Ändere im Text über SAP und Nachhaltigkeit den Abschnitt von „Entsprechend will SAP“ bis einschließlich „für Nachhaltigkeitsthemen sein.“, indem du „Einheit“ durch „Abteilung“ ersetzt, und gib diesen Abschnitt vollständig wieder.

▸ VORGEGEBENER TEXT
------------------------

Druck der Investorenseite

Druck gebe es auch von der Investorenseite. Als SAP 2012 erstmals einen integrierten Geschäftsbericht vorgelegt habe, „hatten sich 6 % unserer Investoren nach ESG-Kriterien ausgerichtet. Mittlerweile liegt der Anteil jenseits von 40 %.“ Das Thema habe darüber hinaus auch bei Debt-Investoren längst eine hohe Bedeutung aufgrund der Vorgaben der Taxonomie. Hinzu kämen die Mitarbeiter. Im Kampf um die Nachwuchskräfte spiele Nachhaltigkeit eine große Rolle. 94 % der SAP-Mitarbeiter empfinden das Thema laut jüngster Umfrage als wichtig.

Entsprechend will SAP von Insellösungen weg und den Bedarf von End-to-End-Angeboten ausweiten. Die Walldorfer haben auf der Portfolio- und der Software-Entwicklungsseite eine dezidierte Einheit etabliert, die sich um die Integration der Nachhaltigkeitsangebote kümmert. „Deshalb ist die Einheit jetzt auch unter der Leitung unseres Strategiechefs Sebastian Steinhäuser und damit direkt bei Christian Klein angesiedelt. Das bildet eben auch die Evolution des Themas bei uns ab“, so Mucic. Der CFO verlässt den Konzern im Frühjahr. Sein von Airbus einfliegender Nachfolger Dominik Asam wird damit nicht mehr der primär Verantwortliche für Nachhaltigkeitsthemen sein.

------------------------

▸ DATEN
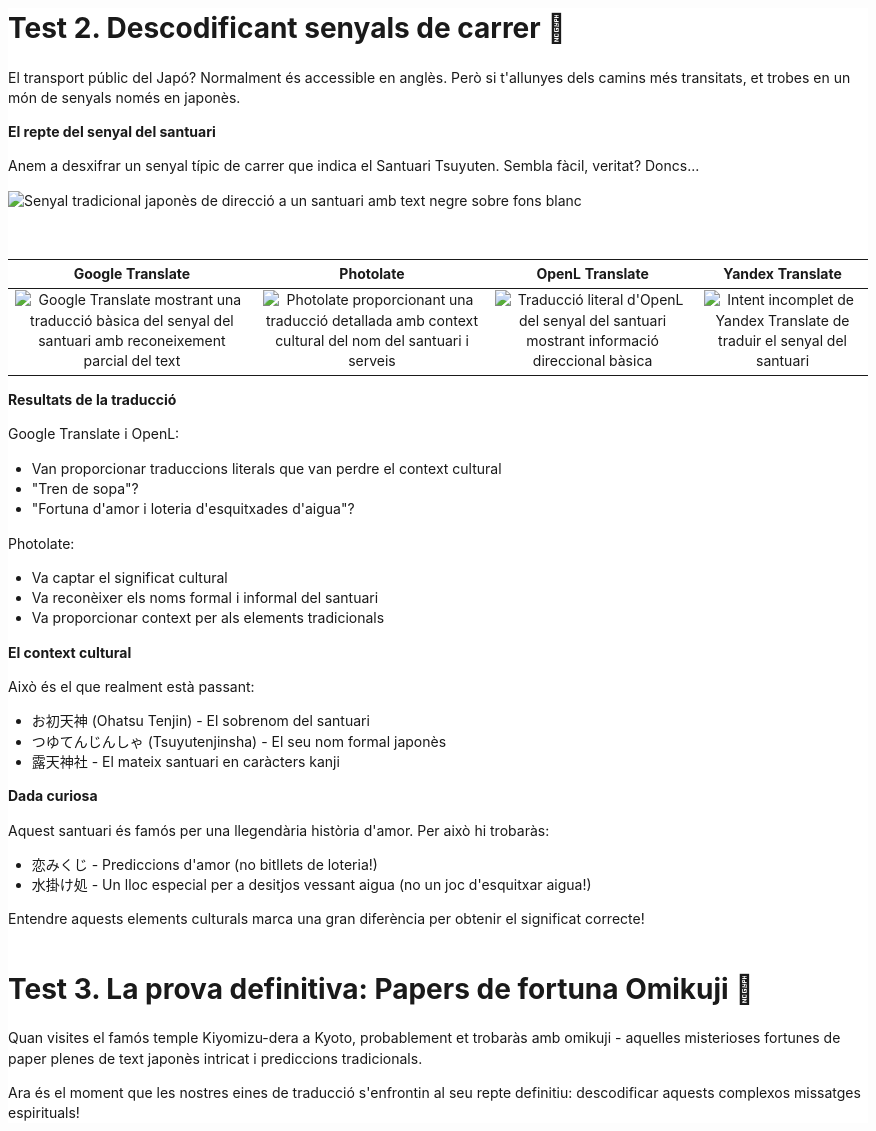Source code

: # Test 2. Descodificant senyals de carrer 🏯

El transport públic del Japó? Normalment és accessible en anglès. Però si t'allunyes dels camins més transitats, et trobes en un món de senyals només en japonès.

**El repte del senyal del santuari**

Anem a desxifrar un senyal típic de carrer que indica el Santuari Tsuyuten. Sembla fàcil, veritat? Doncs...

![Senyal tradicional japonès de direcció a un santuari amb text negre sobre fons blanc](/images/articles/japanese/street_sign.webp)

<br>

| Google Translate | Photolate | OpenL Translate | Yandex Translate |
|:----------------:|:---------:|:---------------:|:----------------:|
| ![Google Translate mostrant una traducció bàsica del senyal del santuari amb reconeixement parcial del text](/images/articles/japanese/google_street_sign.webp) | ![Photolate proporcionant una traducció detallada amb context cultural del nom del santuari i serveis](/images/articles/japanese/photo-translate_street_sign.webp) | ![Traducció literal d'OpenL del senyal del santuari mostrant informació direccional bàsica](/images/articles/japanese/openl_street_sign.webp) | ![Intent incomplet de Yandex Translate de traduir el senyal del santuari](/images/articles/japanese/yandex_street_sign.webp) |

**Resultats de la traducció**

Google Translate i OpenL:

- Van proporcionar traduccions literals que van perdre el context cultural
- "Tren de sopa"?
- "Fortuna d'amor i loteria d'esquitxades d'aigua"?

Photolate:

- Va captar el significat cultural
- Va reconèixer els noms formal i informal del santuari
- Va proporcionar context per als elements tradicionals

**El context cultural**

Això és el que realment està passant:

- お初天神 (Ohatsu Tenjin) - El sobrenom del santuari
- つゆてんじんしゃ (Tsuyutenjinsha) - El seu nom formal japonès
- 露天神社 - El mateix santuari en caràcters kanji

**Dada curiosa**

Aquest santuari és famós per una llegendària història d'amor. Per això hi trobaràs:

- 恋みくじ - Prediccions d'amor (no bitllets de loteria!)
- 水掛け処 - Un lloc especial per a desitjos vessant aigua (no un joc d'esquitxar aigua!)

Entendre aquests elements culturals marca una gran diferència per obtenir el significat correcte!

# Test 3. La prova definitiva: Papers de fortuna Omikuji 🎋

Quan visites el famós temple Kiyomizu-dera a Kyoto, probablement et trobaràs amb omikuji - aquelles misterioses fortunes de paper plenes de text japonès intricat i prediccions tradicionals.

Ara és el moment que les nostres eines de traducció s'enfrontin al seu repte definitiu: descodificar aquests complexos missatges espirituals!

------------------------

▸ LÖSUNG
Entsprechend will SAP von Insellösungen weg und den Bedarf von End-to-End-Angeboten ausweiten. Die Walldorfer haben auf der Portfolio- und der Software-Entwicklungsseite eine dezidierte Abteilung etabliert, die sich um die Integration der Nachhaltigkeitsangebote kümmert. „Deshalb ist die Abteilung jetzt auch unter der Leitung unseres Strategiechefs Sebastian Steinhäuser und damit direkt bei Christian Klein angesiedelt. Das bildet eben auch die Evolution des Themas bei uns ab“, so Mucic. Der CFO verlässt den Konzern im Frühjahr. Sein von Airbus einfliegender Nachfolger Dominik Asam wird damit nicht mehr der primär Verantwortliche für Nachhaltigkeitsthemen sein.